● Data under study:

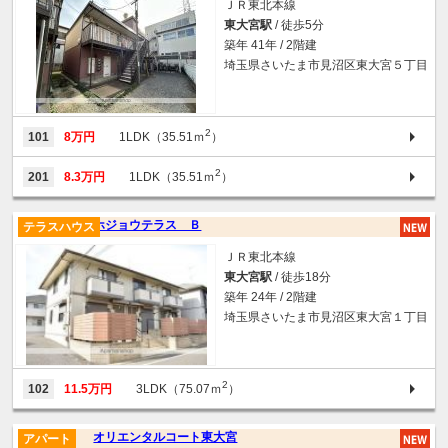
ＪＲ東北本線
東大宮駅
/ 徒歩5分
築年 41年 / 2階建
埼玉県さいたま市見沼区東大宮５丁目
2
101
8万円
1LDK（35.51ｍ
）
2
201
8.3万円
1LDK（35.51ｍ
）
ホジョウテラス Ｂ
テラスハウス
ＪＲ東北本線
東大宮駅
/ 徒歩18分
築年 24年 / 2階建
埼玉県さいたま市見沼区東大宮１丁目
2
102
11.5万円
3LDK（75.07ｍ
）
オリエンタルコート東大宮
アパート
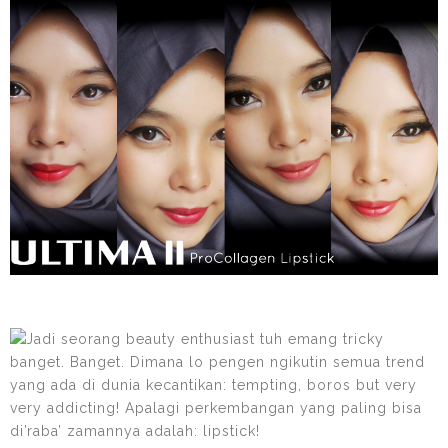
Jadi seorang beauty enthusiast tuh emang tricky
banget. Banget. Dimana lo pengen ngikutin semua trend
yang ada di dunia kecantikan: tempting, boros but very
very addicting! Apalagi perkembangan yang paling bisa
di’raba’ zamannya adalah: lipstick!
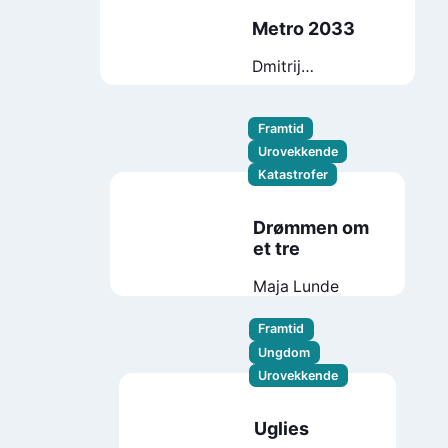
Metro 2033
Dmitrij
Glukhovskij
Framtid
Urovekkende
Katastrofer
Drømmen om
et tre
Maja Lunde
Framtid
Ungdom
Urovekkende
Uglies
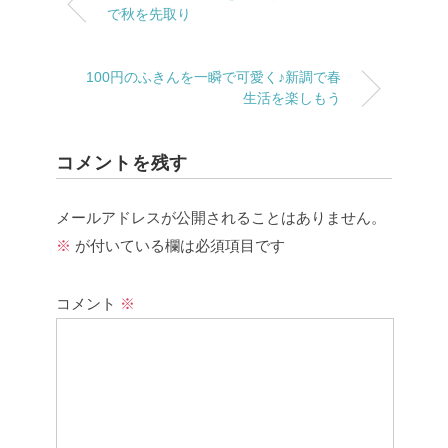
で秋を先取り
100円のふきんを一瞬で可愛く♪新調で春
生活を楽しもう
コメントを残す
メールアドレスが公開されることはありません。
※
が付いている欄は必須項目です
コメント
※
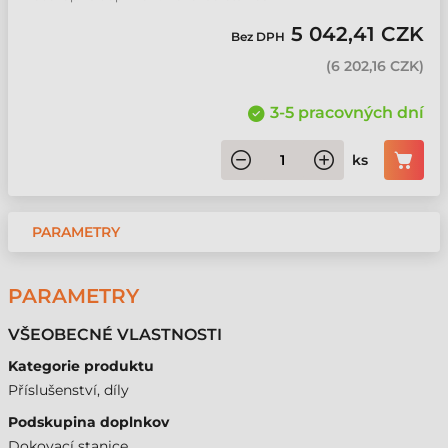
5 042,41 CZK
Bez DPH
(
6 202,16 CZK
)
3-5 pracovných dní
ks
PARAMETRY
PARAMETRY
VŠEOBECNÉ VLASTNOSTI
Kategorie produktu
Příslušenství, díly
Podskupina doplnkov
Dokovací stanice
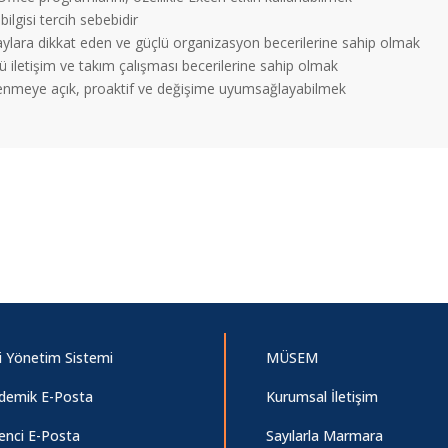
bilgisi tercih sebebidir
aylara dikkat eden ve güçlü organizasyon becerilerine sahip olmak
ü iletişim ve takım çalışması becerilerine sahip olmak
enmeye açık, proaktif ve değişime uyumsağlayabilmek
i Yönetim Sistemi
MÜSEM
demik E-Posta
Kurumsal İletişim
enci E-Posta
Sayılarla Marmara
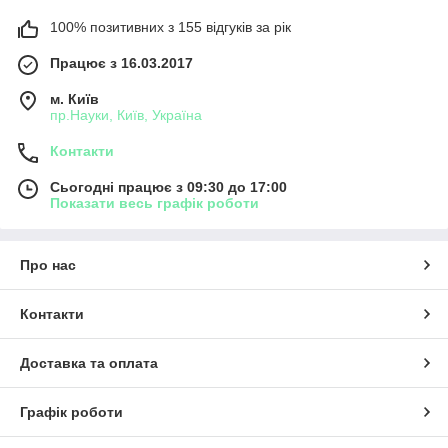
100% позитивних з 155 відгуків за рік
Працює з 16.03.2017
м. Київ
пр.Науки, Київ, Україна
Контакти
Сьогодні працює з 09:30 до 17:00
Показати весь графік роботи
Про нас
Контакти
Доставка та оплата
Графік роботи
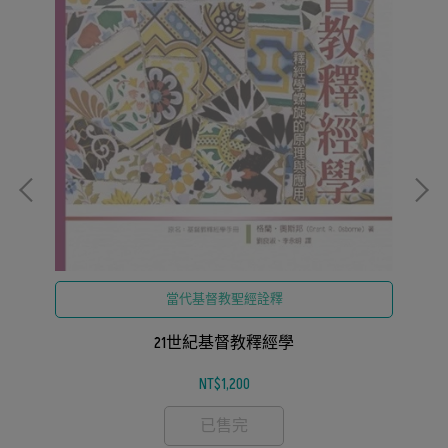
當代基督教聖經詮釋
21世紀基督教釋經學
NT$1,200
已售完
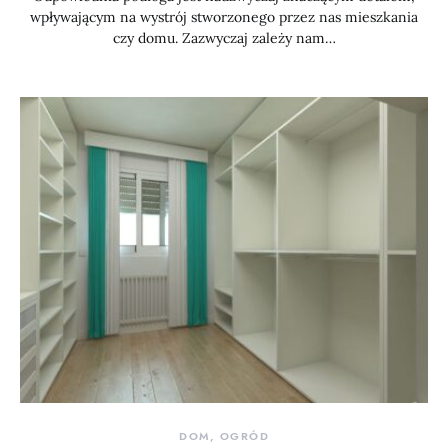
wpływającym na wystrój stworzonego przez nas mieszkania
czy domu. Zazwyczaj zależy nam…
DOM, OGRÓD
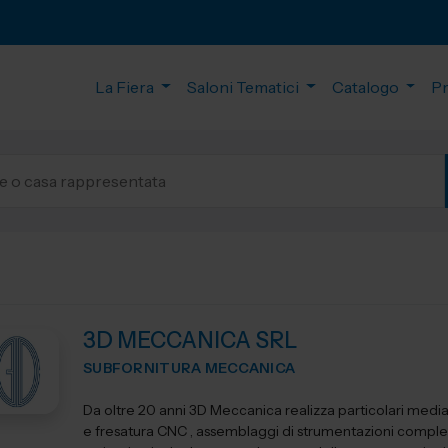
La Fiera
Saloni Tematici
Catalogo
P
3D MECCANICA SRL
SUBFORNITURA MECCANICA
Da oltre 20 anni 3D Meccanica realizza particolari media
e fresatura CNC , assemblaggi di strumentazioni comple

● What this task involves:
If a record holds a picture, leave the picture out, but copy everything else exactly.

● Task solution:
ＪＲ東北本線
東大宮駅
/ 徒歩5分
築年 41年 / 2階建
埼玉県さいたま市見沼区東大宮５丁目
2
101
8万円
1LDK（35.51ｍ
）
2
201
8.3万円
1LDK（35.51ｍ
）
ホジョウテラス Ｂ
テラスハウス
ＪＲ東北本線
東大宮駅
/ 徒歩18分
築年 24年 / 2階建
埼玉県さいたま市見沼区東大宮１丁目
2
102
11.5万円
3LDK（75.07ｍ
）
オリエンタルコート東大宮
アパート
Jadi seorang beauty enthusiast tuh emang tricky
banget. Banget. Dimana lo pengen ngikutin semua trend
yang ada di dunia kecantikan: tempting, boros but very
very addicting! Apalagi perkembangan yang paling bisa
di’raba’ zamannya adalah: lipstick!
Metro 2033
Dmitrij
Glukhovskij
Framtid
Urovekkende
Katastrofer
Drømmen om
et tre
Maja Lunde
Framtid
Ungdom
Urovekkende
Uglies
で秋を先取り
100円のふきんを一瞬で可愛く♪新調で春
生活を楽しもう
コメントを残す
メールアドレスが公開されることはありません。
※
が付いている欄は必須項目です
コメント
※
5 042,41 CZK
Bez DPH
(
6 202,16 CZK
)
3-5 pracovných dní
ks
PARAMETRY
PARAMETRY
VŠEOBECNÉ VLASTNOSTI
Kategorie produktu
Příslušenství, díly
Podskupina doplnkov
Dokovací stanice
bilgisi tercih sebebidir
aylara dikkat eden ve güçlü organizasyon becerilerine sahip olmak
ü iletişim ve takım çalışması becerilerine sahip olmak
enmeye açık, proaktif ve değişime uyumsağlayabilmek
i Yönetim Sistemi
MÜSEM
demik E-Posta
Kurumsal İletişim
enci E-Posta
Sayılarla Marmara
100% позитивних з 155 відгуків за рік
Працює з 16.03.2017
м. Київ
пр.Науки, Київ, Україна
Контакти
Сьогодні працює з 09:30 до 17:00
Показати весь графік роботи
Про нас
Контакти
Доставка та оплата
Графік роботи
當代基督教聖經詮釋
21世紀基督教釋經學
NT$1,200
已售完
wpływającym na wystrój stworzonego przez nas mieszkania
czy domu. Zazwyczaj zależy nam…
DOM, OGRÓD
La Fiera
Saloni Tematici
Catalogo
P
3D MECCANICA SRL
SUBFORNITURA MECCANICA
Da oltre 20 anni 3D Meccanica realizza particolari media
e fresatura CNC , assemblaggi di strumentazioni comple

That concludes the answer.